There was, and still is, significant resistance to this expansion of international security to include environmental issues. Authors like Deudney (1990) and Barnett (2001) warn that the inclusion of environmental issues into security studies leads to a reaffirmation rather than a dissolution of national boundaries, and is actually detrimental to the environment. The international conference on security studies held in 1988 specifically mentions issues like the depletion of fish hatcheries (which Matthews also cites) as a part of environmental science, and not security (Nye and Lynne-Jones, 1988).

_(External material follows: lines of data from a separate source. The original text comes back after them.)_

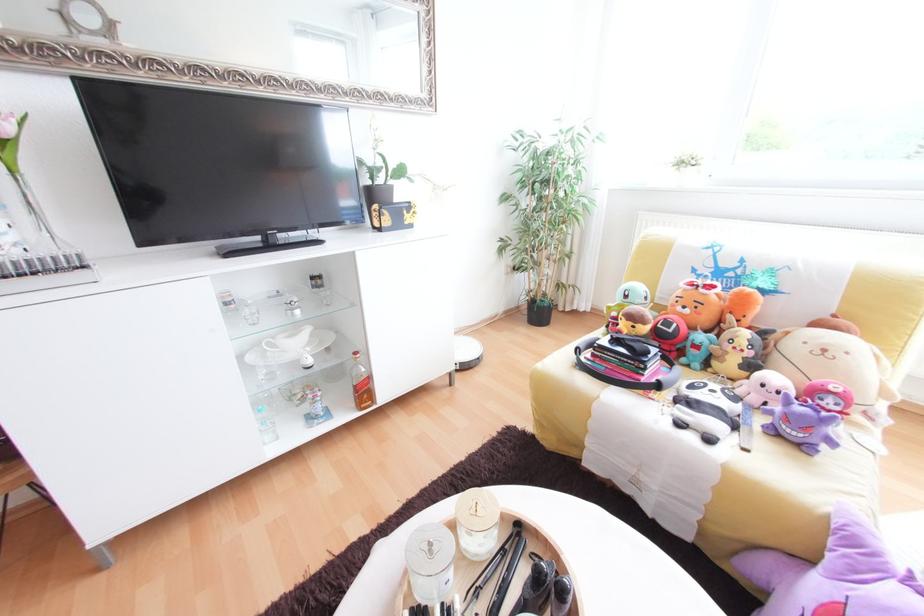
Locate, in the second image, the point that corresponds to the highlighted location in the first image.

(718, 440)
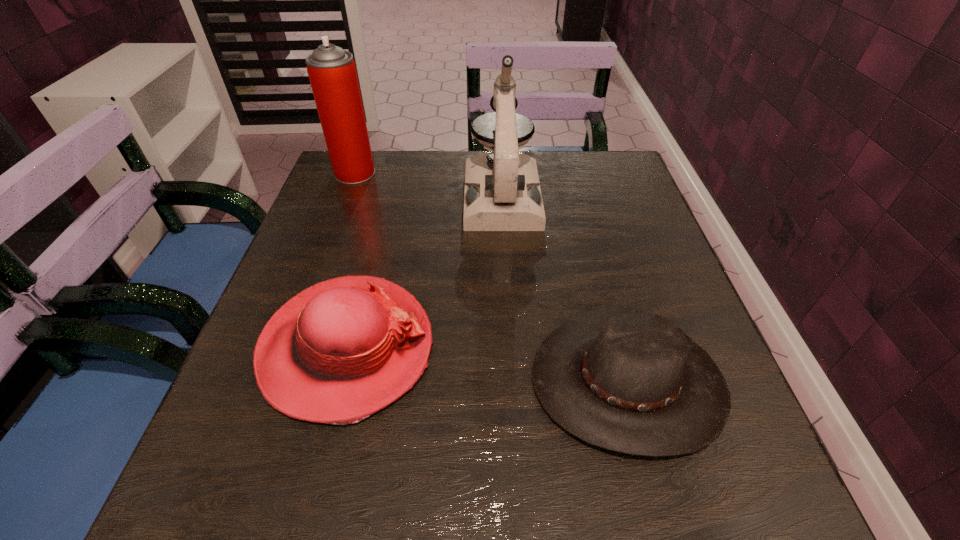
Image resolution: width=960 pixels, height=540 pixels. Identify the location of aerosol can that is at the left edge. (332, 73).

Locate an element on the screen. The height and width of the screenshot is (540, 960). hat that is positioned at the left edge is located at coordinates (339, 351).

Locate an element on the screen. Image resolution: width=960 pixels, height=540 pixels. object at the right edge is located at coordinates (625, 380).

What are the coordinates of `object situated at the far left corner` in the screenshot? It's located at (332, 73).

At what (x,y) coordinates should I click in order to perform the action: click on object located at the near right corner. Please return your answer as a coordinate pair (x, y). The image size is (960, 540). Looking at the image, I should click on (625, 380).

Find the location of a particular element. The height and width of the screenshot is (540, 960). free space at the far edge of the desktop is located at coordinates (414, 150).

Where is `free space at the near edge of the desktop`? The height and width of the screenshot is (540, 960). free space at the near edge of the desktop is located at coordinates (483, 519).

Identify the location of vacant space at the right edge of the desktop. (614, 305).

This screenshot has width=960, height=540. In order to click on free region at the far right corner in this screenshot , I will do `click(621, 171)`.

At what (x,y) coordinates should I click in order to perform the action: click on vacant space at the near right corner of the desktop. Please return your answer as a coordinate pair (x, y). This screenshot has height=540, width=960. Looking at the image, I should click on (668, 499).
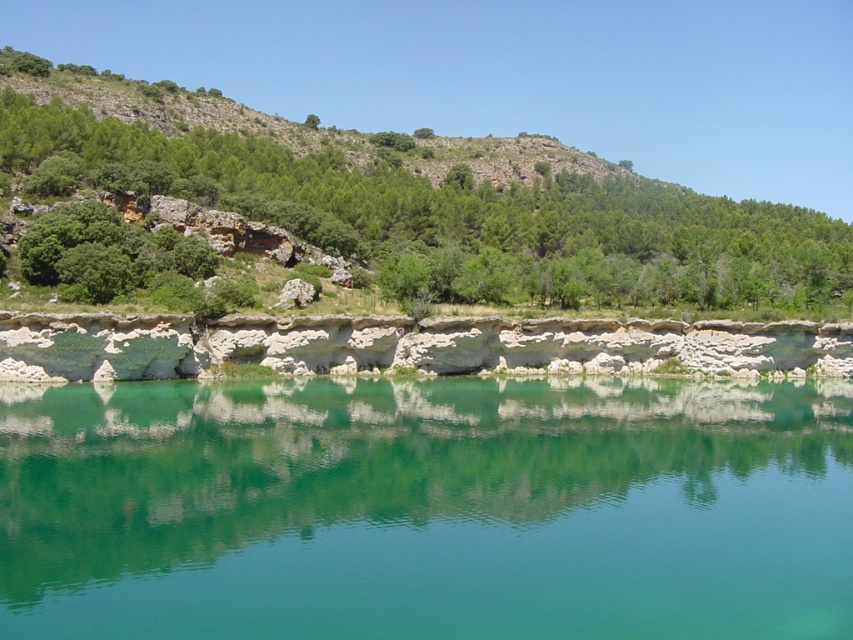
You are standing at the edge of the green smooth water at center and want to look at the green leafy hillside at upper left. Which direction should you turn your head to see the hillside?

You should turn your head to the upper left to see the green leafy hillside at upper left because it is located in that direction relative to the green smooth water at center.

You are a hiker standing at the edge of the green smooth water at center and want to take a photo of the green leafy hillside at upper left. Which direction should you face to capture the hillside in your shot?

You should face upward to capture the green leafy hillside at upper left in your photo since it is positioned above the green smooth water at center.

You are standing at the edge of the green smooth water at center and want to take a photo of the green leafy hillside at upper left. In which direction should you point your camera?

You should point your camera to the left because the green leafy hillside at upper left is located to the left of the green smooth water at center.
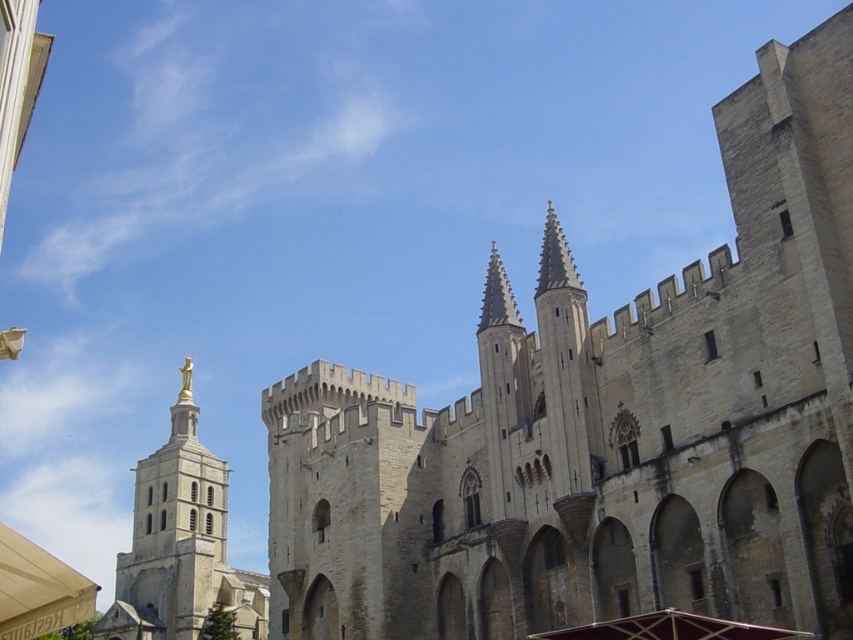
You are an architect planning to place a decorative flagpole between the beige stone castle at center and the gold statue at center. Since the flagpole needs to be placed closer to the wider structure, which structure should the flagpole be placed near?

The beige stone castle at center is wider than the gold statue at center, so the flagpole should be placed closer to the beige stone castle at center.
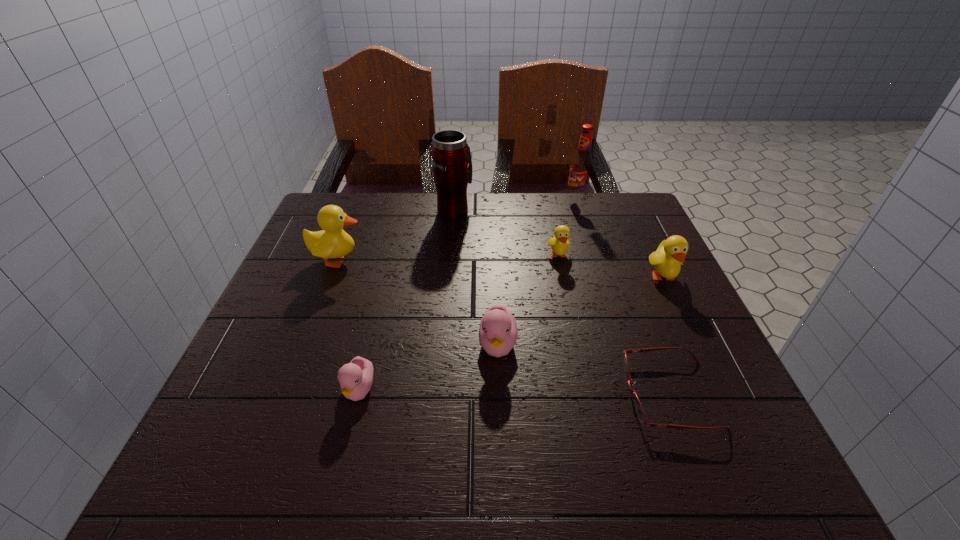
What are the coordinates of `the smallest yellow duckling` in the screenshot? It's located at (559, 243).

At what (x,y) coordinates should I click in order to perform the action: click on the shortest duckling. Please return your answer as a coordinate pair (x, y). Looking at the image, I should click on (356, 377).

This screenshot has width=960, height=540. I want to click on the left pink duckling, so click(x=356, y=377).

Find the location of a particular element. pink spectacles is located at coordinates (639, 410).

Find the location of a particular element. The height and width of the screenshot is (540, 960). the shortest object is located at coordinates (639, 410).

This screenshot has height=540, width=960. In order to click on vacant space situated on the left of the root beer in this screenshot , I will do `click(493, 200)`.

At what (x,y) coordinates should I click in order to perform the action: click on vacant space situated 0.200m on the front-facing side of the leftmost duckling. Please return your answer as a coordinate pair (x, y). The image size is (960, 540). Looking at the image, I should click on (448, 260).

Find the location of `free space located 0.300m on the front-facing side of the second biggest yellow duckling`. free space located 0.300m on the front-facing side of the second biggest yellow duckling is located at coordinates (728, 413).

Locate an element on the screen. free region located 0.120m on the front-facing side of the bigger pink duckling is located at coordinates (501, 429).

The image size is (960, 540). Find the location of `blank space located on the front-facing side of the second yellow duckling from right to left`. blank space located on the front-facing side of the second yellow duckling from right to left is located at coordinates (579, 351).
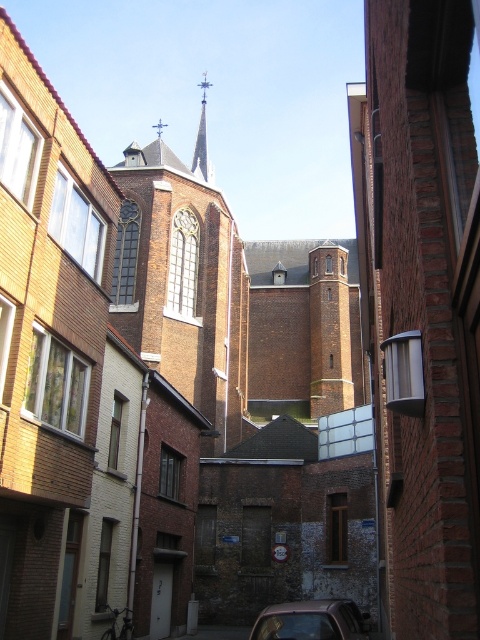
Is metallic silver car at center wider than smooth gray spire at center?

No, metallic silver car at center is not wider than smooth gray spire at center.

Which is in front, point (348, 637) or point (207, 161)?

Point (348, 637)

At what (x,y) coordinates should I click in order to perform the action: click on metallic silver car at center. Please return your answer as a coordinate pair (x, y). This screenshot has height=640, width=480. Looking at the image, I should click on point(310,620).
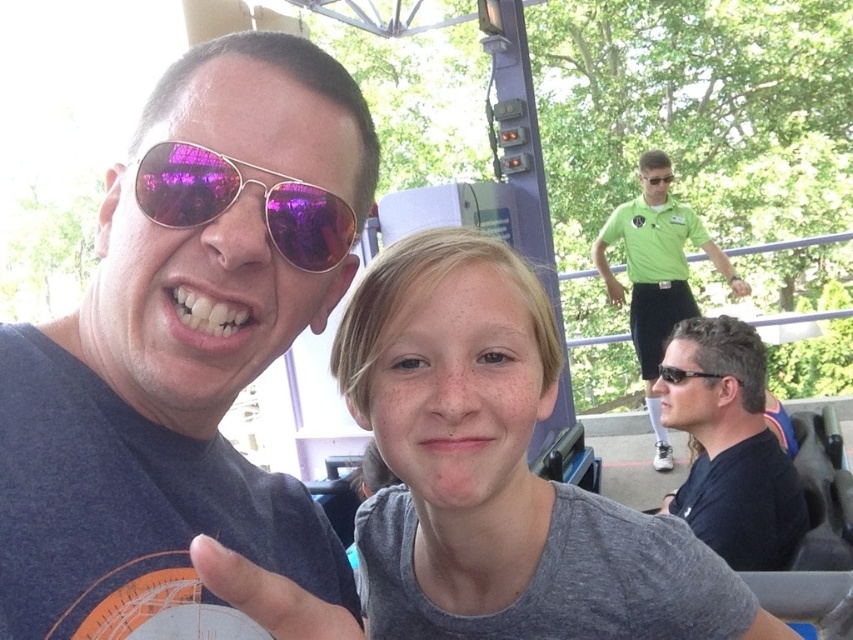
Between point (346, 228) and point (611, 577), which one is positioned behind?

Point (611, 577)

Which is more to the right, matte black sunglasses at upper left or gray matte shirt at center?

gray matte shirt at center

Which is behind, point (206, 522) or point (375, 545)?

The point (375, 545) is more distant.

This screenshot has width=853, height=640. I want to click on matte black sunglasses at upper left, so click(187, 365).

Can you confirm if green fabric shirt at upper right is shorter than matte green sunglasses at upper right?

No, green fabric shirt at upper right is not shorter than matte green sunglasses at upper right.

Consider the image. Is green fabric shirt at upper right positioned behind matte green sunglasses at upper right?

No.

In order to click on green fabric shirt at upper right in this screenshot , I will do `click(656, 282)`.

The height and width of the screenshot is (640, 853). I want to click on green fabric shirt at upper right, so click(656, 282).

Can you confirm if metallic aviator sunglasses at left is smaller than matte green sunglasses at upper right?

Indeed, metallic aviator sunglasses at left has a smaller size compared to matte green sunglasses at upper right.

Does metallic aviator sunglasses at left have a lesser height compared to matte green sunglasses at upper right?

Yes, metallic aviator sunglasses at left is shorter than matte green sunglasses at upper right.

Which is behind, point (354, 230) or point (656, 170)?

Point (656, 170)

Locate an element on the screen. metallic aviator sunglasses at left is located at coordinates (236, 198).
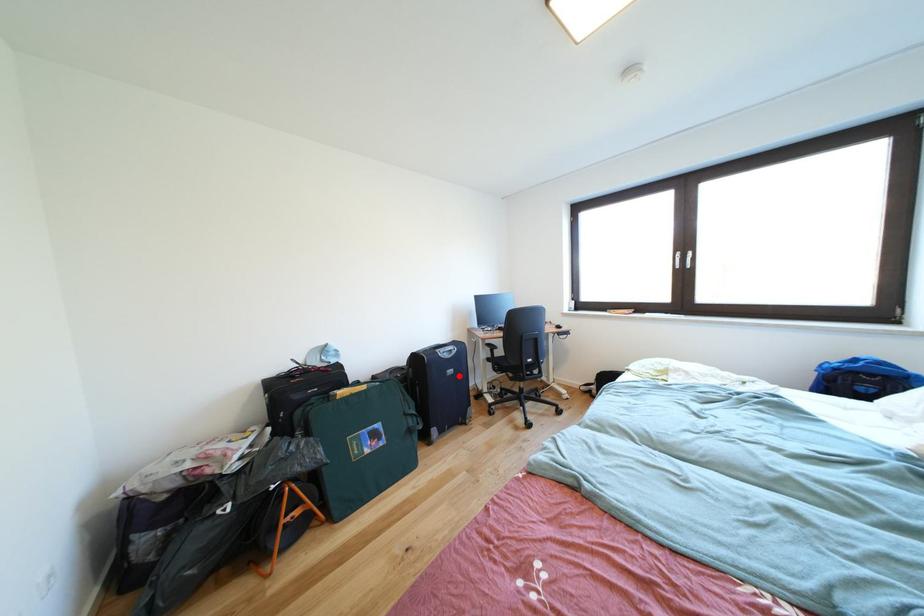
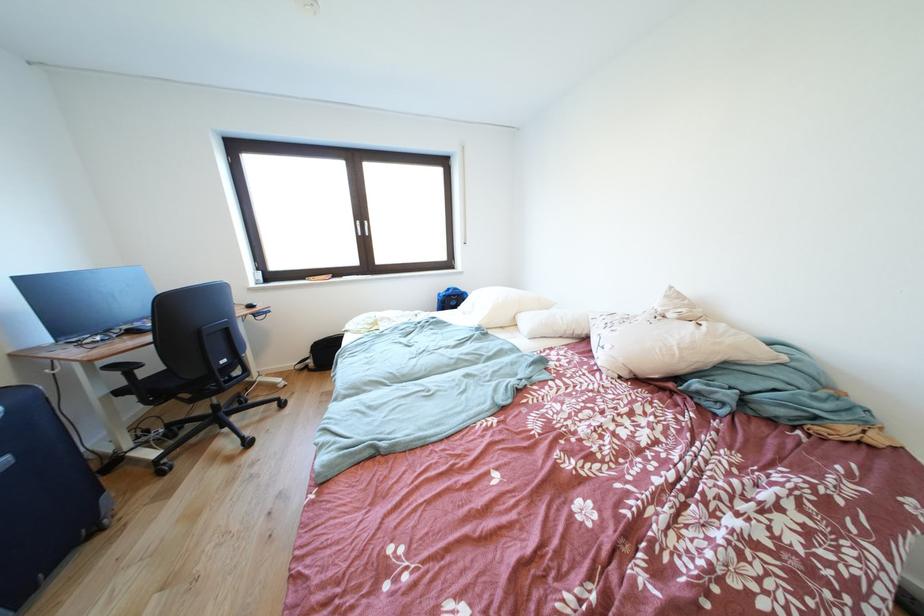
Locate, in the second image, the point that corresponds to the highlighted location in the first image.

(8, 468)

The trend among academics of labeling every negative trend as a new form of security issue is not limited to the environment, but includes things like food, water, and energy. In the 1990s there was a sharp sense among several authors that the continued expansion of the definition of “security” dilutes the field, turning the word to by a synonym for bad (Deudney, 1990; Walt, 1991). A lack of focus was considered a real threat to the cohesion and effectiveness of the discipline.

The process of “securitization”, by which a disparate array of fields were rebranded under the auspices of security studies has raised interest in the academic community on why and how this happens. The dominant modern discourse on this comes from the Copenhagen school, which treats securitization as a speech act- a deliberate decision to elevate a topic into the realm of an existential threat by using language associated with security studies (Williams, 2003). This school purports that security is a category of importance, rather than an absolute title, and the use of language associated with security studies is used by the speaker to elevate the importance of his or her topic. The effectiveness of this securitization is determined by the influence of the person performing the speech act (Williams, 2003). This is important in comparing the results of the securitization process. The doctrine of environmental security faced significant pushback from the security studies community, while other fields, like energy security, were accepted easily. In this journal we hope to establish ourselves as a nexus of sorts, where we investigate the current status of this discussion, and the early work of some of the nation’s next big thinkers on security studies.